Katherine Tallia
ARCH-4980.6 | Chris Perry, Assistant Professor
ARCH[IPELOGIC] TYPE
Redefining the ‘Kit of Parts’
KATHERINE TALLIA
This investigation begins with the analyzation of the designs of Charles and Ray Eames, particularly the notion of 20th century interface design and the part to whole relationship. The Eameses were inherently interdisciplinary, explicitly interested in “design”; design being a catch-all of differing scales ranging from architecture and furniture to toys and film. The aesthetic of collage quickly became a part of the Eameses’ signature. The idea that the user would be presented with a limited “kit of parts” with an unlimited amount of possibilities was a constant theme in their work. They promised good design with maximum flexibility, to assure accessibility to the largest amount of people; with the “kit of parts” idea the buyer was actively engaged in the process of assembling, arranging, and disassembling…customizing the products for his own use.
However, this “Kit of Parts-interface design” was conceived under a distinctive mechanical paradigm characteristic of the 1960’s; the part to whole distinction was specific to a post-war modernism and governing metaphor for architecture and design at the time: “the age of the machine”.

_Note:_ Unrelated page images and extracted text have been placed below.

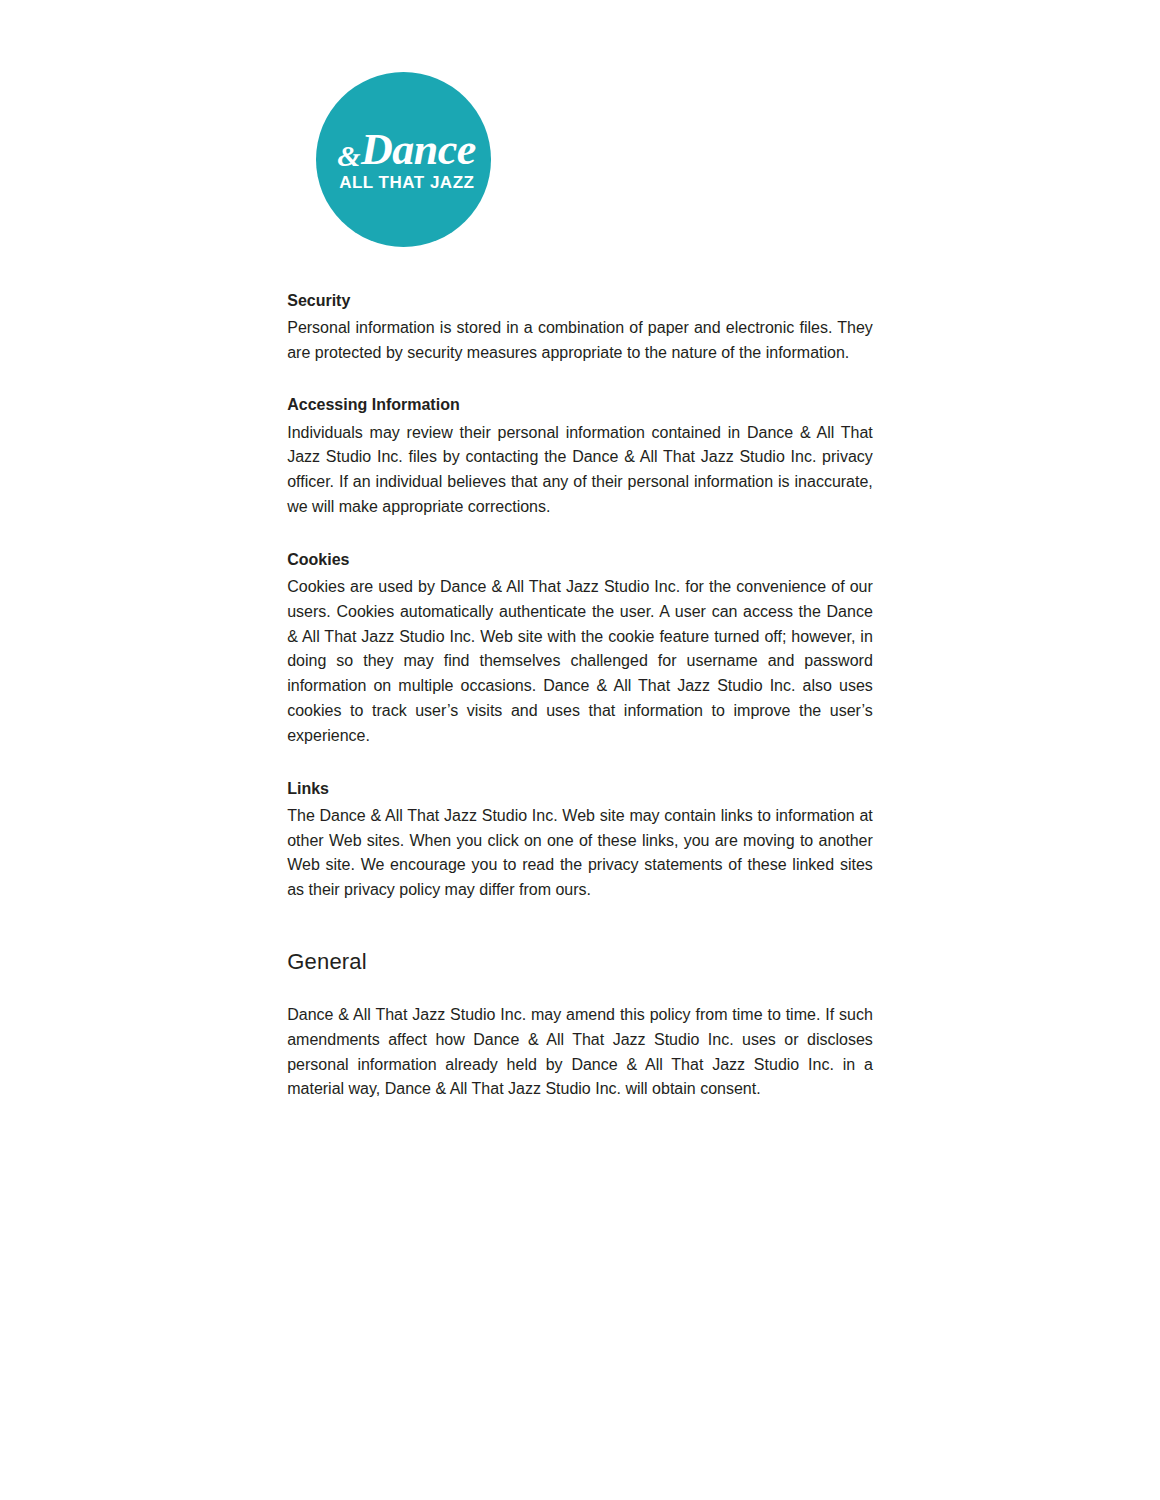&Dance ALL THAT JAZZ
Security
Personal information is stored in a combination of paper and electronic files. They are protected by security measures appropriate to the nature of the information.
Accessing Information
Individuals may review their personal information contained in Dance & All That Jazz Studio Inc. files by contacting the Dance & All That Jazz Studio Inc. privacy officer. If an individual believes that any of their personal information is inaccurate, we will make appropriate corrections.
Cookies
Cookies are used by Dance & All That Jazz Studio Inc. for the convenience of our users. Cookies automatically authenticate the user. A user can access the Dance & All That Jazz Studio Inc. Web site with the cookie feature turned off; however, in doing so they may find themselves challenged for username and password information on multiple occasions. Dance & All That Jazz Studio Inc. also uses cookies to track user’s visits and uses that information to improve the user’s experience.
Links
The Dance & All That Jazz Studio Inc. Web site may contain links to information at other Web sites. When you click on one of these links, you are moving to another Web site. We encourage you to read the privacy statements of these linked sites as their privacy policy may differ from ours.
General
Dance & All That Jazz Studio Inc. may amend this policy from time to time. If such amendments affect how Dance & All That Jazz Studio Inc. uses or discloses personal information already held by Dance & All That Jazz Studio Inc. in a material way, Dance & All That Jazz Studio Inc. will obtain consent.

A 21st century approach to the Kit of Parts is one where the distinctions between the part to whole become more ambiguous. Over the past fifty years, design has gone through a generational shift, from a mechanical paradigm to a much more organic paradigm. This 21st century approach is developed and exhibited in a new Archipelagic Archetpye designed to restore tourism in the Hudson River Valley. Beckoning the interdisciplinary approach of the Eameses, an island-like artifact is created calling upon the realms of architecture (proper), landscape architecture and industrial design; an interface between sectional inhabitable structure and landscape is played with, while mechanics of ship construction assist the technical workings of each island. Clusters of these topological, artificial landscapes occupy and move up the Hudson river, providing new vacationing spaces throughout the Hudson River Valley. The islands are able to come together and pull apart forming multiple arrays of archipelagic formations, however, through the use of topography and sectional shifts, the distinction between the different masses becomes ambiguous, exhibiting this contemporary and organic approach to the part to whole relationship.